Een combinatie van de hoeveelheid neerslag, steilheid van de helling lengte van de
helling en het bodemtype samen met de bodembedekking bepaalt de hoeveelheid
bodemerosie. Hoe natter het materiaal, hoe sneller het stroomt.
Vegetatie
De begroeiing bestaat oorspronkelijk uit zomergroen loofwoud en steppevegetatie.
Het natuurlijk ecosysteem is in de meeste gebieden verstoord, waardoor de
plantengroei geclassificeerd kan worden als overgangsvorm. Na de overgang zullen
er vooral planten groeien met agrarische doeleinden.
Ontbossing is al lang ter spraken. Eerst voor brandhout en bouwmateriaal, daarna
was er behoefte aan landbouwgrond en later had men meer ruimte nodig voor
nederzettingen. Tegenwoordig verdwijnt er veel bos door bosbranden.
Een gevolg van deze verstoringen is de afname van het aantal soorten vegetatie. Het
verdwijnen van plantengroei zorgt voor een toenemende bodemerosie en vergroot
het stroomgebied van rivieren door bovengrondse afwatering.
Waterhuishouding
Met name in het zuiden is er verstoring van de waterhuishouding. De groei van de
bevolking en de verstoring van vegetatie zijn de belangrijkste boosdoeners. Door
deze verstoring van de waterhuishouding komen milieurampen zoals verzilting,
verwoestijning en landslides vaker voor. Om het tekort aan water op te lossen,
worden ondergrondse watervoorraden, of aquifers, aangeboord. Deze ‘fossiele’

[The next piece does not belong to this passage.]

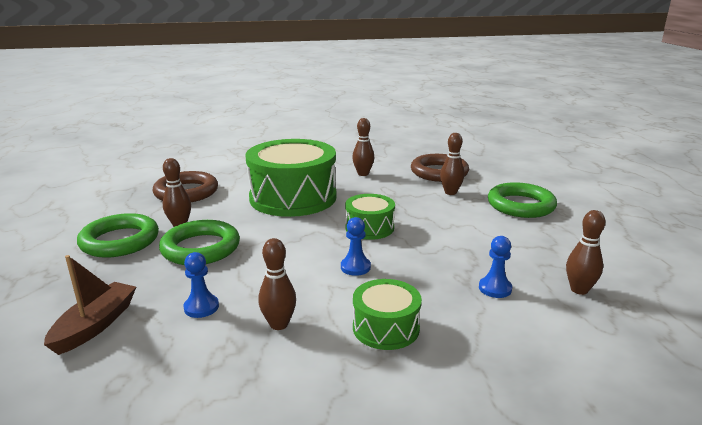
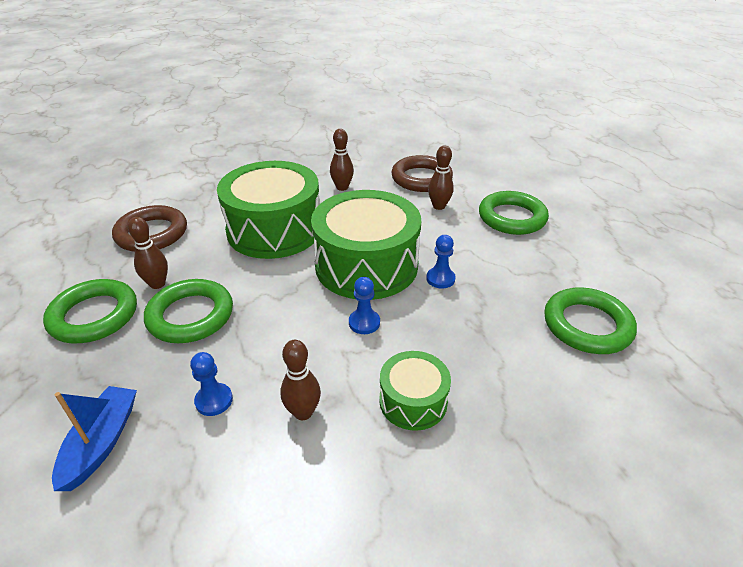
camera: 10 degrees left, 15 degrees up
(95, 325) = (101, 443): brown boat -> blue boat
(369, 228) = (366, 265): green drum -> green drum, size x1.99
(495, 288) = (508, 334): blue pawn -> blue pawn (440, 279)
(579, 290) = (587, 325): brown bowling pin -> green ring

watervoorraden zijn ontstaan doordat het water honderden jaren geleden tijdens
vochtigere klimaatomstandigheden naar deze plekken met een ondoordringbare
ondergrond stroomde. Dit water wordt nu weer opgepompt.
Ook is er steeds vaker spraken van ontziltingsinstallaties (zout uit het water halen).
Voorkomen
Om rampen zoals landslides in de toekomst te voorkomen, zijn er verschillende
maatregelen genomen:
- Er zijn nieuwe geulen aangelegd
- Er zijn reservoirs op hellingen aangelegd, om modderstromen op te vangen
- Aan de voet van de helling zijn grote bassins aangelegd, waarin het materiaal
moet bezinken zodat het water verder kan stromen.
Toch is hiermee niet alles opgelost. Het gevaar voor landslides zoals die in Italië blijft
bijna even groot. De controle op wetgeving die gericht is op preventie laat te wensen
over en de opvangbekkens worden niet meer gecontroleerd.